COLUMBIA, S.C. (WCBD)- South Carolina is expected to move forward with its first execution in over a decade when Richard Moore is put to death on April 29.
Moore has been on death row for more than two decades after being convicted in the 1999 killing of a convenience store clerk in Spartanburg.
If the execution continues as scheduled Moore will be the first man put to death by the state since 2011 and the fourth in the United States to die by firing squad in nearly half a century.
Executions in South Carolina were effectively halted back in 2020 when the state corrections department announced it could not carry out executions due to the lack of necessary drugs. Pharmaceutical companies across the country stopped selling the drugs to states making them increasingly difficult to obtain.
As a result, some states turned to alternatives. South Carolina passed a law in 2021 to make the electric chair the state’s primary method of execution while giving prisoners the option to choose firing squad or lethal injection, if available.
Here we explore the history of capital punishment in South Carolina:
How many executions have been carried out in South Carolina?
According to state law, any person who pleads guilty to or is convicted of murder can face the death penalty if the state can prove there was an aggravating circumstance.

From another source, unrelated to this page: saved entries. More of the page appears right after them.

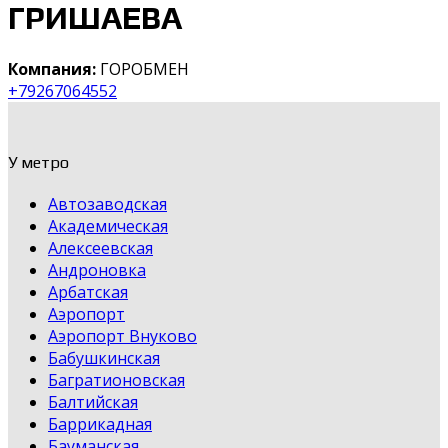
ГРИШАЕВА
Компания:
ГОРОБМЕН
+79267064552
У метро
Автозаводская
Академическая
Алексеевская
Андроновка
Арбатская
Аэропорт
Аэропорт Внуково
Бабушкинская
Багратионовская
Балтийская
Баррикадная
Бауманская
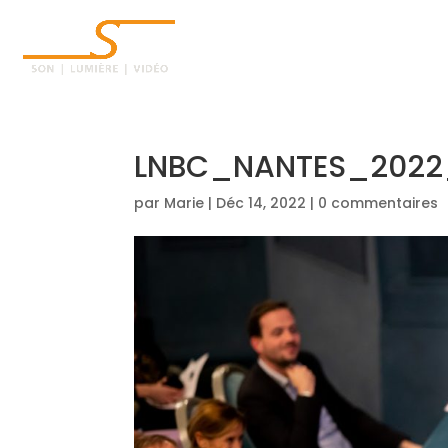
ACCUEIL
LNBC_NANTES_2022_
par
Marie
|
Déc 14, 2022
|
0 commentaires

Before 1912, individual counties in South Carolina were responsible for executions and all were done by hanging. Following that date, the state has carried out 284 executions, using both lethal injection and the electric chair.

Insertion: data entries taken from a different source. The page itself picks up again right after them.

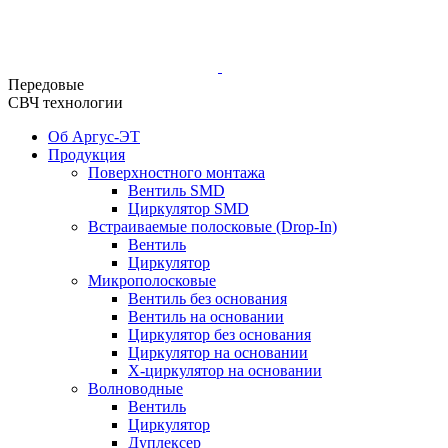
Передовые
СВЧ технологии
Об Аргус-ЭТ
Продукция
Поверхностного монтажа
Вентиль SMD
Циркулятор SMD
Встраиваемые полосковые (Drop-In)
Вентиль
Циркулятор
Микрополосковые
Вентиль без основания
Вентиль на основании
Циркулятор без основания
Циркулятор на основании
Х-циркулятор на основании
Волноводные
Вентиль
Циркулятор
Дуплексер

In the past century, the majority of inmates executed by the state were men of color, according to the South Carolina Department of Corrections. Of the 284 executions, 75 were white and 209 were black. Only two women have been executed by the State of South Carolina since 1912.
In the modern era (post-1985), 43 inmates have been executed in South Carolina.

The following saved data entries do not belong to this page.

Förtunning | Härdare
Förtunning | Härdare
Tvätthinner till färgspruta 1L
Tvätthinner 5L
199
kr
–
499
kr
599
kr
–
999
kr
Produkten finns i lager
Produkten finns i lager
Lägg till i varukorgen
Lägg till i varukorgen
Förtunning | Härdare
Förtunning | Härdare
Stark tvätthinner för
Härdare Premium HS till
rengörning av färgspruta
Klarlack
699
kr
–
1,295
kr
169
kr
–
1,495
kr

History of capital punishment in South Carolina
Executions within the state have been carried out since the early 18th century when pirates were hanged in public spaces.
But, the true history of state executions in the state begins in the latter part of the 20th century. Although death penalty statutes still existed in many states, executions were stopped in 1962 due to a national moratorium.
In 1972, the Supreme Court ruled in Furman v Georgia, that capital punishment, in some cases, constituted cruel and unusual punishment and reduced all penalties to life imprisonment. This decision effectively declared most death penalty statutes unconstitutional, including that of South Carolina.
In response, 35 states including South Carolina, modified their death penalty statutes to impose a mandatory death penalty judgment under certain circumstances. While several people in the state were sentenced under this statute, no prisoner was executed under the judgment, according to the Department of Corrections.
In 1976, another challenge would come before the Supreme Court. In Gregg v Georgia, the Court found that punishment by death did not violate cruel and unusual punishment or equal treatment under the law. So while the death penalty was ruled not unconstitutional, the Court said that individual cases should be tried on their facts, and mandatory judgments were in violation of the Constitution.
In light of that judgment, the State Attorney General declared South Carolina’s existing statute unconstitutional, and a new law was codified in 1977. The death penalty was reimposed in South Carolina in 1985 with the execution of Joseph Shaw.
It was not until 1995 that a new method of execution emerged: lethal injection. Up until that point, each person sentenced to death in the state was executed by the electric chair. Effective June 8, 1995, lethal injection became the primary method of state execution.
Facing difficulting in obtaining lethal injection drugs, the state Senate voted in favor of a 2019 proposal to bring back the electric chair and add firing squad as a method of execution.
Where are executions carried out in South Carolina?
The original execution room was located inside the Central Correctional Institute from 1912 until 1990.
In 1988, construction on a new facility began to replace the facility at CCI because the institution was closing.
Since 1990, all executions have been carried out at the Broad River Capital Punishment Facility in Columbia.
The Associated Press contributed to this report.